Backwell provides professional bridge work services in Marathon, Cortland County, and the surrounding area. Bridge projects require precise excavation and earthwork to support structural loads and manage water flow. Backwell provides foundation and abutment excavation, approach grading, channel work, and associated earthwork for bridge construction and replacement projects. We also handle large culvert installations that serve as bridge alternatives for smaller crossings.
Based in Constantia, NY, we are local to Cortland County and know the area, the soil conditions, the regulations, and the contractors. When you hire Backwell for your bridge work project in Marathon, you get a crew that shows up on time with the right equipment and gets the job done. Contact us today for a free estimate.
Marathon lies in the Tioughnioga River valley in southern Cortland County, on a narrow outwash-floored corridor cut into the Appalachian Plateau.

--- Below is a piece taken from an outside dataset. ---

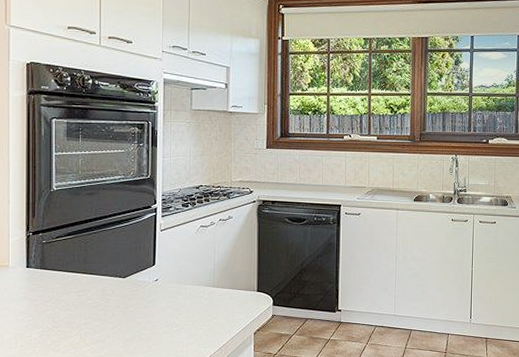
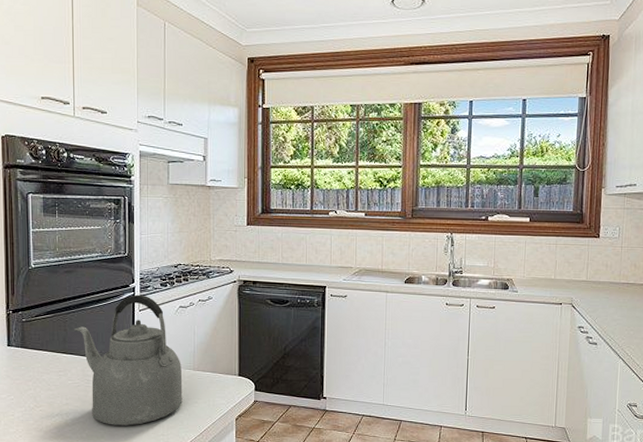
kettle: none [94,215,203,343] -> present [73,294,183,426]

The valley floor carries Chenango gravelly loam and Howard gravelly loam, well-drained and cobble-rich, while the valley walls climb steeply into Lordstown and Mardin channery silt loams on fractured sandstone and siltstone.
The Tioughnioga River runs through the village and drains south toward the Susquehanna, and the valley's sole-source aquifer status imposes stricter stormwater and infiltration protection on any commercial project. Site work in Marathon consistently involves cobble-heavy trenching in the outwash, rock excavation on the valley walls where development climbs out of town, and floodplain management along the river corridor. The I-81 interchange area sees most of the commercial activity, and earthwork there typically requires aquifer-protection measures as well as standard erosion and sediment controls. Frost depth is substantial given the upstate interior climate. Projects near the Tioughnioga River fall under NYSDEC stream-protection review in addition to municipal permitting, and the narrow valley limits lay-down area on most commercial sites.